● Your assignment
Find the line with "pinky tip: (229, 230)" and the line with "thumb ip: (125, 89)" in the entries below; output exactly those two lines, every line between them, and no others.
*** Begin section ***
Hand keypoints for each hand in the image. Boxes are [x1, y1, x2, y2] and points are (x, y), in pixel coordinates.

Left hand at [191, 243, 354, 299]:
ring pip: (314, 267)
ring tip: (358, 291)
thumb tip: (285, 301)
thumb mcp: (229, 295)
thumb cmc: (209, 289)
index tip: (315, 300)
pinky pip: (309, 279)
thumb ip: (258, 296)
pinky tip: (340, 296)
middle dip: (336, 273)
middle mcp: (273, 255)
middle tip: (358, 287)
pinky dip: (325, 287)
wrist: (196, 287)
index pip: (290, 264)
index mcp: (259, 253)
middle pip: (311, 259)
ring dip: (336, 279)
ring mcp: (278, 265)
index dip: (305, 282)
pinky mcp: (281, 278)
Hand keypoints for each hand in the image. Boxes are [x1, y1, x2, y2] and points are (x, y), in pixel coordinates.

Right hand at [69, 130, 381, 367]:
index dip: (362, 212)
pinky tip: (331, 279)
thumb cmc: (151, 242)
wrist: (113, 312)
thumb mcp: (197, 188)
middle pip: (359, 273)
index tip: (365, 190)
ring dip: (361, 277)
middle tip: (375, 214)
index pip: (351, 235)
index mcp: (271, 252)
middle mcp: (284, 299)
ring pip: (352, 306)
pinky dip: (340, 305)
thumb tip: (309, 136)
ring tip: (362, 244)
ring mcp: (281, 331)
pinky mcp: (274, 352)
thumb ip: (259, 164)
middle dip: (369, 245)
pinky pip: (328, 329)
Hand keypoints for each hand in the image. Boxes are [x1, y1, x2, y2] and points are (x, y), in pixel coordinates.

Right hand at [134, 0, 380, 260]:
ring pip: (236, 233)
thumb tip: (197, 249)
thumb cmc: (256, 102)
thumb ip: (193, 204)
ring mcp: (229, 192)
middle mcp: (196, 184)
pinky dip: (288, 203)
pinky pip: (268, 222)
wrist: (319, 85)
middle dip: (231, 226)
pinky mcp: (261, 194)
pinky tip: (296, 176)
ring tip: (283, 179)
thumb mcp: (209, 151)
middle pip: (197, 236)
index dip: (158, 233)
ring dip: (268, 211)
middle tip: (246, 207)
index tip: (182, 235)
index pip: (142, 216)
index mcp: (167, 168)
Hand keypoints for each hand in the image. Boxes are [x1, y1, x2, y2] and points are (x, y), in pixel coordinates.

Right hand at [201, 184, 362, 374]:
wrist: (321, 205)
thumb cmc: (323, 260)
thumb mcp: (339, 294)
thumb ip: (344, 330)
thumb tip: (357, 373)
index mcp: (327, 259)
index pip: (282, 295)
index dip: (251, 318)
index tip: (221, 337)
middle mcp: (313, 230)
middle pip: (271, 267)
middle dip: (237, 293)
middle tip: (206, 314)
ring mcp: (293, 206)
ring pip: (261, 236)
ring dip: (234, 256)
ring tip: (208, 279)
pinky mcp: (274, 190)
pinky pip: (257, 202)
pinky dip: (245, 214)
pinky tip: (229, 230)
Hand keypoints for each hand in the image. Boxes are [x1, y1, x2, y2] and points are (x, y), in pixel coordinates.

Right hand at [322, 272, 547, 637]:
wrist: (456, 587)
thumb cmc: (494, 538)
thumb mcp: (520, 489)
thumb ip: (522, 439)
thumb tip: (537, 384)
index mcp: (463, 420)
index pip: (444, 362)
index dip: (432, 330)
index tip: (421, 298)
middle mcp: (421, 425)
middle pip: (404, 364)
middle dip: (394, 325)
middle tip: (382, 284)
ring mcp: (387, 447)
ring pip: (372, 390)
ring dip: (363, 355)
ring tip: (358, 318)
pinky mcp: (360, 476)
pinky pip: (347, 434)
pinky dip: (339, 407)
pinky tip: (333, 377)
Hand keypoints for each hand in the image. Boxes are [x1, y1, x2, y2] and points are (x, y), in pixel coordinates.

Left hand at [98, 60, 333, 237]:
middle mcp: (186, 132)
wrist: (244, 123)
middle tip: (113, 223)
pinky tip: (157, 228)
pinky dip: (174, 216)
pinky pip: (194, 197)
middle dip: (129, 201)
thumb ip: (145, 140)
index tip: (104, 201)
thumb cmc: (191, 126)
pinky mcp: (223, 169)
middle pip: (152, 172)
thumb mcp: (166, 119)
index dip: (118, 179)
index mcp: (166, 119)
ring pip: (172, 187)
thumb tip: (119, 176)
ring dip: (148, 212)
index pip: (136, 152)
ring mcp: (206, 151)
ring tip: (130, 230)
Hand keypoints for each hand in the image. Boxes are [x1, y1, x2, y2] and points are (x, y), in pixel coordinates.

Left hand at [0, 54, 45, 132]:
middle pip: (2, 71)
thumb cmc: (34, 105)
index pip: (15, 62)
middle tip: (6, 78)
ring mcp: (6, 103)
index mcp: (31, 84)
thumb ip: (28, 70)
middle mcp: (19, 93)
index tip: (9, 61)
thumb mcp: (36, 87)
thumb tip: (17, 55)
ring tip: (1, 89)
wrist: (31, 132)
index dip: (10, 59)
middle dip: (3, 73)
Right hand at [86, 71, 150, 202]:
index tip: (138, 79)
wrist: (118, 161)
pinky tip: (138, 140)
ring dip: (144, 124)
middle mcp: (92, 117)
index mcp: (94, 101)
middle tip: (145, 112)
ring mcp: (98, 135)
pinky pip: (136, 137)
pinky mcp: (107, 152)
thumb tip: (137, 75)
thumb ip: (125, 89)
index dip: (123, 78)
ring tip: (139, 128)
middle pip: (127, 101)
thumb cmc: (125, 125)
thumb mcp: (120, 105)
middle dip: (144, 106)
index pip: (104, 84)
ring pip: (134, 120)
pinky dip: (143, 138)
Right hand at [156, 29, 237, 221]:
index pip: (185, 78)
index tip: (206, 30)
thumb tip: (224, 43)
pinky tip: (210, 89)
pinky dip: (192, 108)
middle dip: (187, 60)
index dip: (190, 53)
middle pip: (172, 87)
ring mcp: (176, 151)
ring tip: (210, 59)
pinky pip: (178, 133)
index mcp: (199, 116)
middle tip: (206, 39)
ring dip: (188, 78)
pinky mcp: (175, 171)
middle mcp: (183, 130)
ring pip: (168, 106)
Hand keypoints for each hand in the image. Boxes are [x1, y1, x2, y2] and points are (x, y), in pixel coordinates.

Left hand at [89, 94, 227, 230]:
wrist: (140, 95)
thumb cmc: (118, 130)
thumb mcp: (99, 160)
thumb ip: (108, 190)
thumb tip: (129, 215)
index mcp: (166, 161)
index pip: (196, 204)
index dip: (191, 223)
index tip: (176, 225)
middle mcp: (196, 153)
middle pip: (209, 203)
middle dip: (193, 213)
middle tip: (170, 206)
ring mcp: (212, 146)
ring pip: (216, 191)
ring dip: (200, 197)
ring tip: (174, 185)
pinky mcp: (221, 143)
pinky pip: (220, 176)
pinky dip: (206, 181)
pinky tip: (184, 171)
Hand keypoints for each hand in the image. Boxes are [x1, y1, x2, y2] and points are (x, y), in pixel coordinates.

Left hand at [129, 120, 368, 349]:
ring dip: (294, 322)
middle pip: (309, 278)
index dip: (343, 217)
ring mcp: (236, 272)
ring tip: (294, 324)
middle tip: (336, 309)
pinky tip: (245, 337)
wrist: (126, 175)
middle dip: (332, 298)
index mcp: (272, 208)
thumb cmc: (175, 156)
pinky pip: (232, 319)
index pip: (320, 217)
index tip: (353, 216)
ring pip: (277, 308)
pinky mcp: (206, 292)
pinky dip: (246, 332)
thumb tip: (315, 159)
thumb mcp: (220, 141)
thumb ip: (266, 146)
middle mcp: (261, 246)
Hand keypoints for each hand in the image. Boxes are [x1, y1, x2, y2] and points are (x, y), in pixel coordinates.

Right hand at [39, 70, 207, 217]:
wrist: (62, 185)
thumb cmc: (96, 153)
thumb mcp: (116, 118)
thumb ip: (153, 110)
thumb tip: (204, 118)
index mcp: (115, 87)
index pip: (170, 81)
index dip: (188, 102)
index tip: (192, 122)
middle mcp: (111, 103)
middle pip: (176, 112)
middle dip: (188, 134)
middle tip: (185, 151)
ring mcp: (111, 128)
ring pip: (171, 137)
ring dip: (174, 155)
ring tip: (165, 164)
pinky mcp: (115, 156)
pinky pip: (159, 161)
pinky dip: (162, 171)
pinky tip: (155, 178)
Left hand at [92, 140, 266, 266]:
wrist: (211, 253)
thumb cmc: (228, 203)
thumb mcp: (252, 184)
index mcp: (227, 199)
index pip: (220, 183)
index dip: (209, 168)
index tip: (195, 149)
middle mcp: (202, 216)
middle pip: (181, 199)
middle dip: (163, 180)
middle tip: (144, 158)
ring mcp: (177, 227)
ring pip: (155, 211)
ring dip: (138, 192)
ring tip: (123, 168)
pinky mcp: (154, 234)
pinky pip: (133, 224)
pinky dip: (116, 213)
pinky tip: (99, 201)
*** End section ***
● Your response
pinky tip: (229, 230)
Hand keypoints for each hand in the image. Boxes are [x1, y1, x2, y2] and points are (x, y), in pixel coordinates.

Right hand at [322, 272, 547, 637]:
wrist: (456, 587)
thumb cmc: (494, 538)
thumb mcp: (520, 489)
thumb ip: (522, 439)
thumb tip: (537, 384)
index mcp: (463, 420)
index pip: (444, 362)
index dip: (432, 330)
index tip: (421, 298)
middle mcp: (421, 425)
middle pip: (404, 364)
middle dip: (394, 325)
middle tip: (382, 284)
ring mcp: (387, 447)
ring pip: (372, 390)
ring dip: (363, 355)
ring tip: (358, 318)
pinky mcp: (360, 476)
pinky pip: (347, 434)
pinky dip: (339, 407)
pinky tip: (333, 377)
Hand keypoints for each hand in the image. Boxes are [x1, y1, x2, y2] and points are (x, y), in pixel coordinates.

Left hand at [98, 60, 333, 237]:
middle mcp: (186, 132)
wrist: (244, 123)
middle tip: (113, 223)
pinky tip: (157, 228)
pinky dip: (174, 216)
pinky pip: (194, 197)
middle dip: (129, 201)
thumb ip: (145, 140)
index tip: (104, 201)
thumb cmc: (191, 126)
pinky mcp: (223, 169)
middle pip: (152, 172)
thumb mcp: (166, 119)
index dip: (118, 179)
index mcp: (166, 119)
ring pip: (172, 187)
thumb tip: (119, 176)
ring dip: (148, 212)
index pip: (136, 152)
ring mcp: (206, 151)
ring tip: (130, 230)
Hand keypoints for each hand in the image. Boxes are [x1, y1, x2, y2] and points are (x, y), in pixel coordinates.

Left hand at [0, 54, 45, 132]:
middle pip: (2, 71)
thumb cmc: (34, 105)
index pip: (15, 62)
middle tip: (6, 78)
ring mcp: (6, 103)
index mcp: (31, 84)
thumb ip: (28, 70)
middle mcp: (19, 93)
index tip: (9, 61)
thumb mcp: (36, 87)
thumb tip: (17, 55)
ring tip: (1, 89)
wrist: (31, 132)
index dip: (10, 59)
middle dip: (3, 73)
Right hand at [86, 71, 150, 202]:
index tip: (138, 79)
wrist: (118, 161)
pinky tip: (138, 140)
ring dip: (144, 124)
middle mcp: (92, 117)
index mcp: (94, 101)
middle tip: (145, 112)
ring mcp: (98, 135)
pinky pip: (136, 137)
pinky mcp: (107, 152)
thumb tip: (137, 75)
thumb ip: (125, 89)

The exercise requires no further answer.